Keynote Lecture I
Fe/derico Navarrete (Instituto de Investigaciones Históricas): Cosmohistories, the multiplicity of worlds and their histories
Abstract
This lecture will present the concept of cosmohistory as an alternative tool for understanding the interaction between different historical worlds in the arena of what we usually call global history. It rejects the conception of world history as a singular process, a common history of the human species, a conception which frequently reflects the ethnocentric conceptions of Western societies and falls into teleological and tautological traps. According to this cosmohistorical perspective different human communities with their respective life worlds can coexist, collide, interact, even dominate each other without being fully absorbed into a single process or into a singular causal chain. The principles of relativity can be used to understand the interactions between different temporalities and cosmopolitical perspectives. The example of the interaction between Indigenous, Afrodiasporic and Western histories in the Americas will show how cosmohistory can lead to better understandings of processes such as colonialism, genocide and the so-called anthropocene, than traditional evolutionary unilinear frameworks.
Bio
Federico/Fe Navarrete is a historian, writer, and professor at the Instituto de Investigaciones Históricas of the Universidad Nacional Autónoma de México (UNAM). A non-binary scholar, Fe has spent over three decades researching the European colonization of the Americas and the responses of Indigenous and Afroamerican communities.
Navarrete is the author of numerous books, including ¿Quién conquistó México? (2019) and Malintzin, o la conquista como traducción (2021), which offer new perspectives on the so-called conquest of Mexico. A specialist in Indigenous visual histories (codices), Fe analyzes how Amerindian authors interpreted colonization and integrated Western elements into their historical narratives. In 2021, Navarrete participated in the first German edition of the Codex Mendoza.
Their research also explores the history of racism in Mexico and Latin America. The widely read essays México racista (2016) and Alfabeto del racismo mexicano (2017) have influenced national debates. Fe’s non-binary identity has deepened their focus on the intersection of racism and gender, and on deconstructing male-centered colonial narratives. Navarrete is a member of Poder Prieto, an intersectional anti-racist collective of Mexican artists and actors.

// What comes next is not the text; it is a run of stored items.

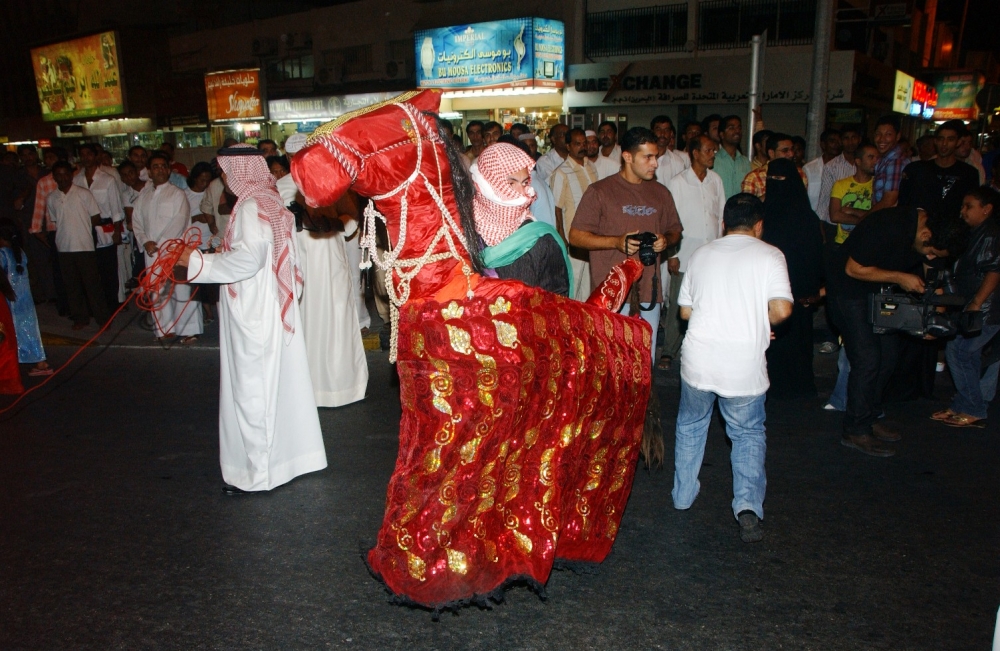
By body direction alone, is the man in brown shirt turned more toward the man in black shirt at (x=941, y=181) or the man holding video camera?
the man holding video camera

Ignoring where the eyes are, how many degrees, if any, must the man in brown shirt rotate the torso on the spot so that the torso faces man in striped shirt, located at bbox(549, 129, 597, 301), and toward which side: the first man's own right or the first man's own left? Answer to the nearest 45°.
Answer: approximately 135° to the first man's own left

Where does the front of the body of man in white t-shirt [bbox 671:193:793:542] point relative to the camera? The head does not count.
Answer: away from the camera

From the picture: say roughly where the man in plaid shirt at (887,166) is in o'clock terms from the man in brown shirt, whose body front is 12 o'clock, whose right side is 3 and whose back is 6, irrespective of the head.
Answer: The man in plaid shirt is roughly at 9 o'clock from the man in brown shirt.
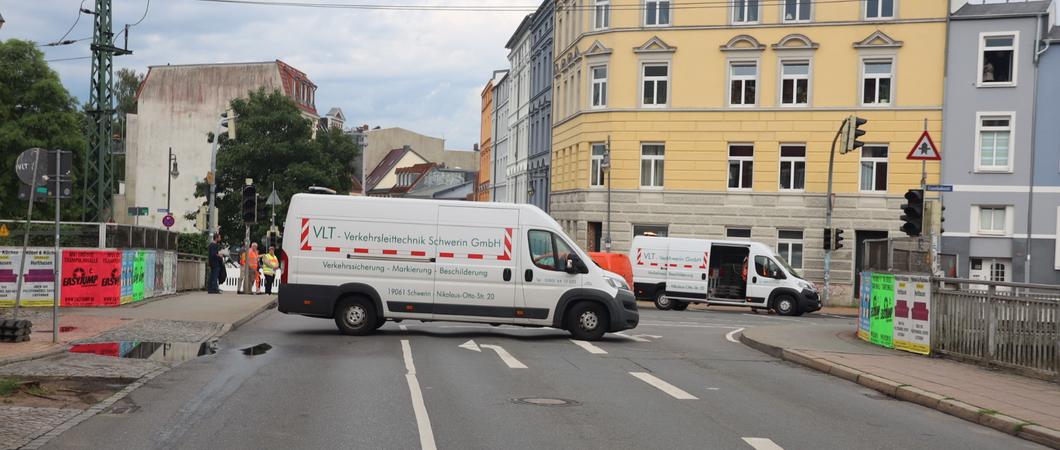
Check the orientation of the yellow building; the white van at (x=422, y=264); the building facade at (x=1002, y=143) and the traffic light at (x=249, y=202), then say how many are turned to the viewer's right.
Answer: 1

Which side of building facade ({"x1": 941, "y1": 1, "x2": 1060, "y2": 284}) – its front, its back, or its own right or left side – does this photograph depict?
front

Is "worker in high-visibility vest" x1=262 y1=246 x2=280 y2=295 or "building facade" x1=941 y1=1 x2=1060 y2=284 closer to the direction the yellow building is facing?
the worker in high-visibility vest

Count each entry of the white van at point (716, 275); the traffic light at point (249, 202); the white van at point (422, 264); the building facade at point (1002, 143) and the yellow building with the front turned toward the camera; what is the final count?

Fe is active in public history, leading projects such as Noticonquista, Pintar el Lienzo de Tlaxcala, and El racismo en el cuerpo y en el mundo. Navarrete has taught in Costa Rica, Brazil, Germany, and the United States, and is currently affiliated with the International Graduate College Temporalities of Future.
In 2022–2023, Fe was awarded the prestigious Simón Bolívar Chair at the University of Cambridge. During that time, Navarrete explored how colonial and national regimes in the Americas have relied on racialized and gendered violence, focusing on figures such as Simón Bolívar.
Fe’s latest monograph, Historia pública: El diálogo entre memorias sociales (UNAM, 2024), reflects a commitment to bridging academic research and public memory.